Con el cine australiano ocurre lo mismo que, aunque por desgracia nos llega a cuentagotas, en cada ocasión produce descargas de alta tensión. La acumulación de las excelentes películas de los últimos meses retrasa el momento de hablar de Snowtown, vista en septiembre en el pasado Festival de San Sebastián (lo de siempre, tanto por comentar y tan poco tiempo).

Primer largometraje de Justin Kurzel, la reacción del público y la crítica no se hizo esperar: Premio FIPRESCI en Cannes e intensa polémica en las salas. Personalmente salí del film medio noqueado, me pasó lo mismo con Animal Kingdom y Sleeping Beauty, por lo que si alguien espera una comedia romántica en un marco de belleza incomparable y musiquita de violines, mejor que revise los clásicos de Disney.

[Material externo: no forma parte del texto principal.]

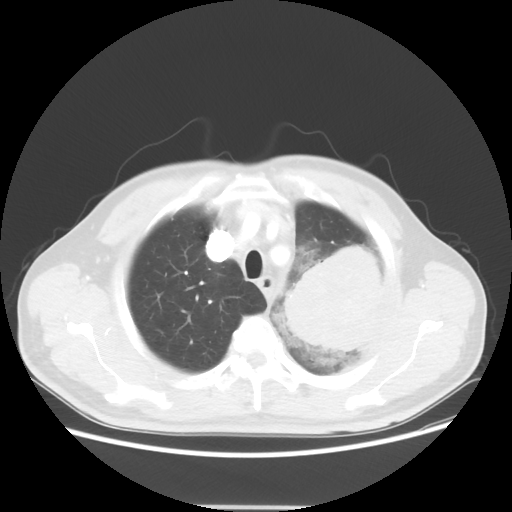
Chest CT, one axial slice. Position 45 of 53 along the scan axis. Reconstruction kernel STANDARD. 100 kVp. Lung window (W 1500 / L -600 HU). 5 mm slice thickness. 512 × 512 image matrix. Patient: male, 60 years. From the clinical record (not read from this slice): clinical TNM (as recorded): T4 N1 M1a; histopathological grade: G3.
Structures marked on this image (rectangle marked by the reading radiologist):
- lung tumour (recorded histology: large cell carcinoma): bounding box [x1, y1, x2, y2] px = [289, 239, 388, 362]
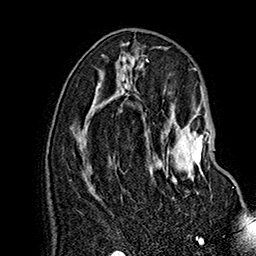
Breast MRI (dynamic contrast-enhanced), one axial slice. Position 78 of 160 along the scan axis. Cropped to one breast. Dynamic contrast-enhanced series, time point 2 of 7 at this slice position (early post-contrast). 1.5 T. TE 2.8 ms, TR 5.4 ms. 1 mm slice thickness. 256 × 256 image matrix, field of view 180 × 180 mm. Female patient.
Outlined on this slice (semi-automatically segmented with operator editing):
- enhancing-tissue mask used for the functional tumour volume (all voxels passing the contrast-enhancement thresholds inside the analysis volume; usually the tumour): box from (x=160, y=123) to (x=210, y=181) px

El cine australiano de hoy pega fuerte, aborda temas delicados y no se corta (como lo hacen los aborígenes australianos, cuando quieren agradecer los favores recibidos, derramando su propia sangre sobre el suelo rojo de su tierra) ante las imágenes que filma.

Snowtown, lugar donde transcurre la historia, me recordó el título de otra majestuosa película, Yo vi al diablo. Perdida en un suburbio de la ciudad de Adelaida la familia del adolescente Jamie, sus hermanos y su madre (el padre ha desaparecido hace mucho tiempo), sobreviven pasando el tiempo como pueden, con sus vecinos (a evitar), disparando a los canguros (en Australia no es necesario pertenecer a la realeza para ir de caza) o bebiéndose hasta el agua de los floreros (decoración que, evidentemente, no se considera necesaria).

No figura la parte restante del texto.